* Problem requirements *
Can you format the text lines of the material as a JSON list of strings, one string per line, with blank lines dropped? Leave the pictures out of your answer.

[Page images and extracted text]

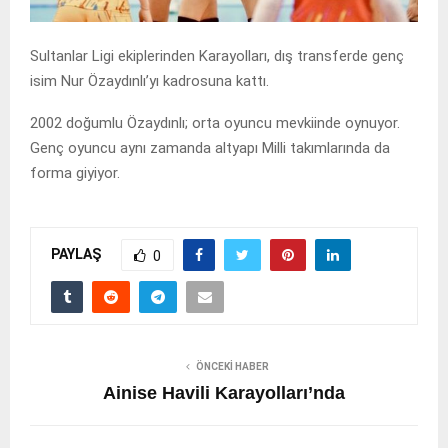
Sultanlar Ligi ekiplerinden Karayolları, dış transferde genç
isim Nur Özaydınlı’yı kadrosuna kattı.
2002 doğumlu Özaydınlı; orta oyuncu mevkiinde oynuyor.
Genç oyuncu aynı zamanda altyapı Milli takımlarında da
forma giyiyor.
PAYLAŞ
0
ÖNCEKI HABER
Ainise Havili Karayolları’nda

* Result for this exercise *
[
  "Sultanlar Ligi ekiplerinden Karayolları, dış transferde genç",
  "isim Nur Özaydınlı’yı kadrosuna kattı.",
  "2002 doğumlu Özaydınlı; orta oyuncu mevkiinde oynuyor.",
  "Genç oyuncu aynı zamanda altyapı Milli takımlarında da",
  "forma giyiyor.",
  "PAYLAŞ",
  "0",
  "ÖNCEKI HABER",
  "Ainise Havili Karayolları’nda"
]